[Images of plotted data]
*-*-*
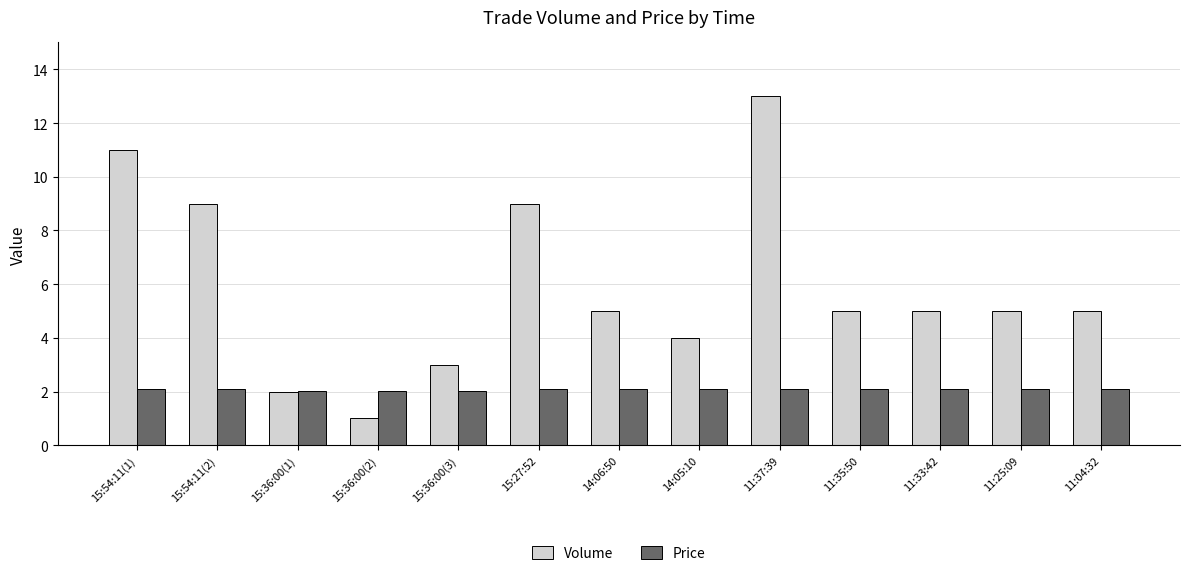

What is the greatest value displayed?

13.0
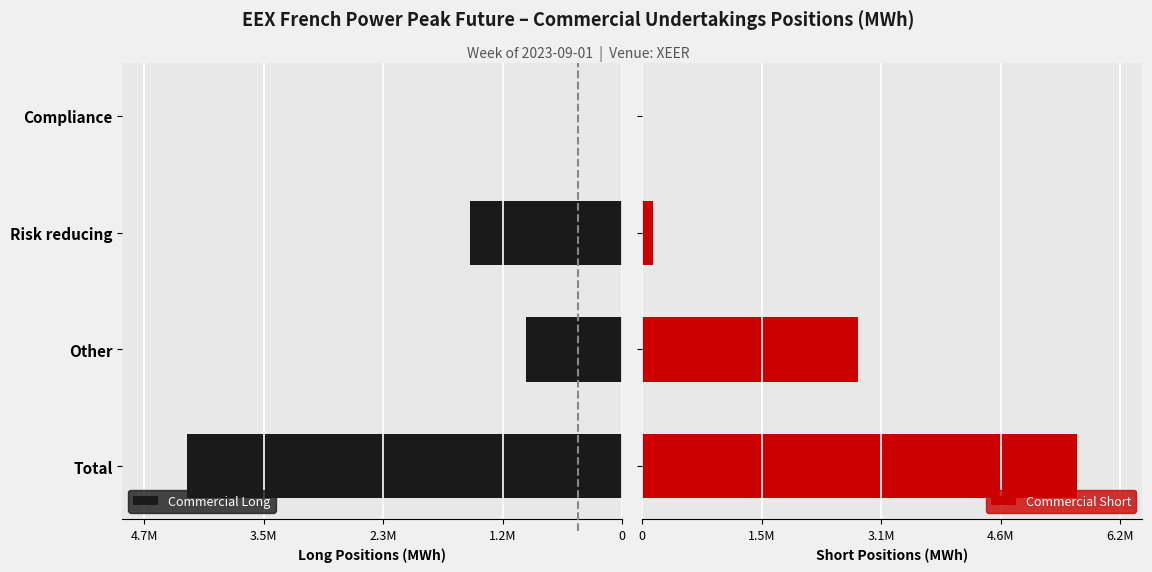

How many data points does each series have?

4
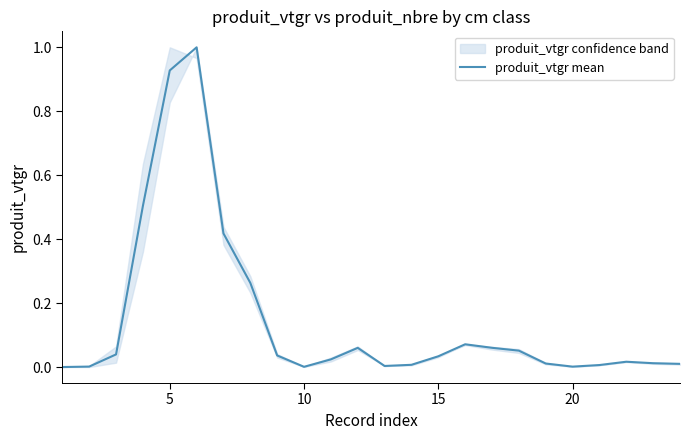

Reading right to left, extract all data points from this chart.

0.0	0.0	0.0	0.0	0.0	0.0	0.1	0.1	0.1	0.0	0.0	0.0	0.1	0.0	0.0	0.0	0.3	0.4	1.0	0.9	0.5	0.0	0.0	0.0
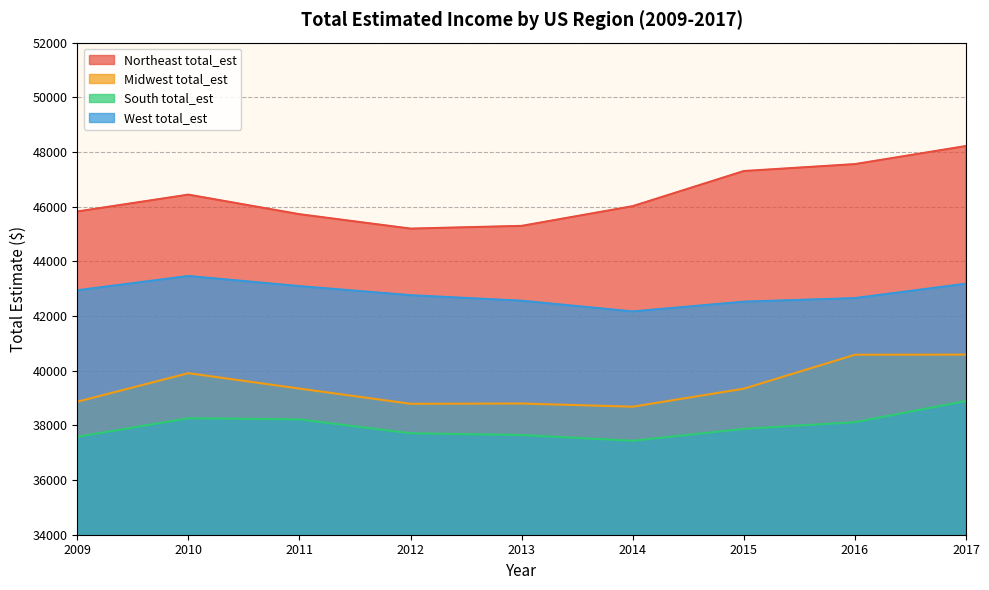

How many data points in Northeast total_est are above 46017?

5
*-*-*
## Assignment
Please print every one of the records above line for line, leaving the pictures out.

## Answer for this exercise
What is the greatest value displayed?

13.0

How many data points does each series have?

4

Reading right to left, extract all data points from this chart.

0.0	0.0	0.0	0.0	0.0	0.0	0.1	0.1	0.1	0.0	0.0	0.0	0.1	0.0	0.0	0.0	0.3	0.4	1.0	0.9	0.5	0.0	0.0	0.0

How many data points in Northeast total_est are above 46017?

5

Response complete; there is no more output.